Because of the difficulties that reinsurers have faced in recent years, they are rethinking how they structure and conduct business to deliver profits to investors.
It’s an exciting time to be in the reinsurance space and watch how it develops and grows.
Hopefully the market will harden, and we’ll be able to experiment with what we do with those profits, how we structure them, and how we deliver them to investors.
“The top-line conversation is around climate change”
John Huff
John Huff: I am the chief executive officer of the Association of Bermuda Insurers and Reinsurers, the Island’s most established trade group. I’m a little more optimistic. There has been a shift in the last few weeks in the P&C space.

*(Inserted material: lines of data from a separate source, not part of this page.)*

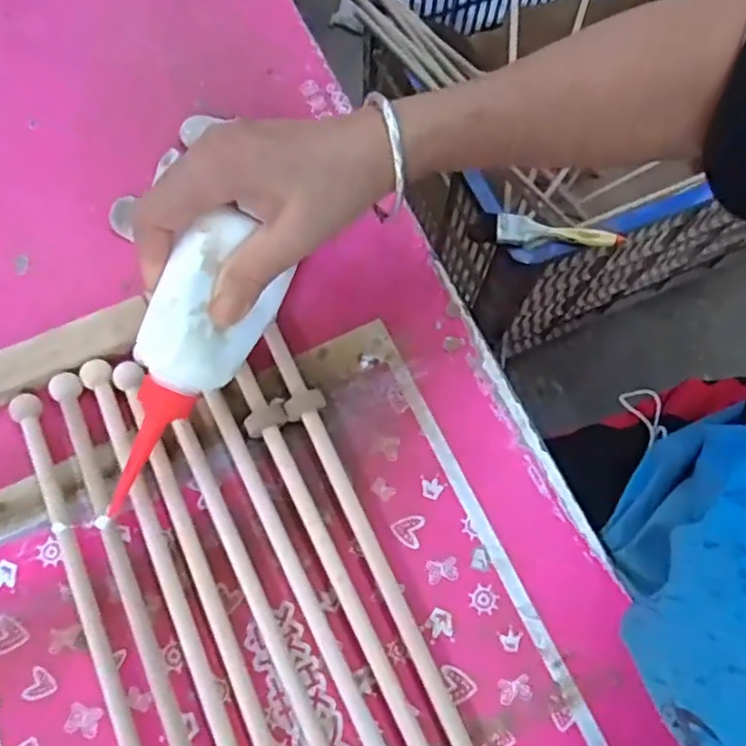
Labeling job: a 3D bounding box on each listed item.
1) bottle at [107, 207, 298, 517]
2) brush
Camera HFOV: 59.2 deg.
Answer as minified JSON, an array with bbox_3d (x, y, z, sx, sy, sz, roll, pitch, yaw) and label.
[{"bbox_3d":[-0.097,-0.005,0.355,0.051,0.037,0.160,25,98,7],"label":"bottle"},{"bbox_3d":[0.194,-0.157,0.738,0.170,0.016,0.031,6,72,1],"label":"brush"}]

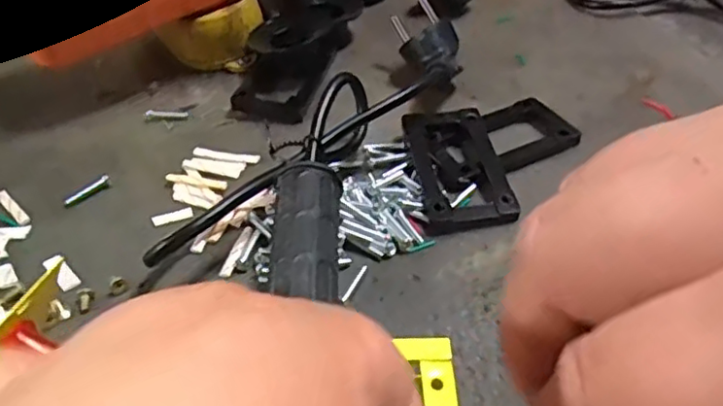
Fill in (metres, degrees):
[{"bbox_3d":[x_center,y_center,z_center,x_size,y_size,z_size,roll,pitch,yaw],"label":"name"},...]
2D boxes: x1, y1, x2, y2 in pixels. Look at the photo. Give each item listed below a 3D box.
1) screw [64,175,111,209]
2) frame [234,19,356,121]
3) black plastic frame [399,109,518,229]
[{"bbox_3d":[-0.133,-0.006,0.309,0.004,0.005,0.024,31,53,31],"label":"screw"},{"bbox_3d":[-0.041,-0.088,0.377,0.045,0.022,0.105,9,44,12],"label":"frame"},{"bbox_3d":[0.046,-0.017,0.308,0.040,0.013,0.080,-8,43,-6],"label":"black plastic frame"}]

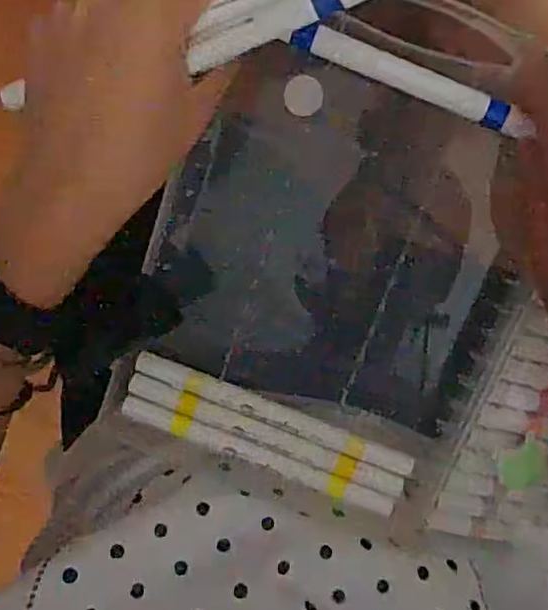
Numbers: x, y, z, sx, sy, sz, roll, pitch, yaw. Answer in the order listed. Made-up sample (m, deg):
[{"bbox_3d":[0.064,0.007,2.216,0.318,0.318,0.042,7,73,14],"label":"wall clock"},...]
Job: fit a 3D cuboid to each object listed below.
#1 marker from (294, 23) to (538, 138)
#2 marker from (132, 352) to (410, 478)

Some describe it as an improving market driven by the significant losses from Hurricane Ida and the flood events in the US and Europe. Unsurprisingly, the top-line conversation is around climate change and what it might mean for our industry.
After some of the results we have seen, it will be interesting to see if some companies limit how much capital they deploy in the cat cat space and what that means for the market. >>>
<<< I am keeping a close eye on the retro markets.
My understanding is that analysts believe the insurance side drove the rate we saw in 2021, whereas the rate we will see in 2022 will be driven by reinsurance and retro. I thought it is a unique perspective.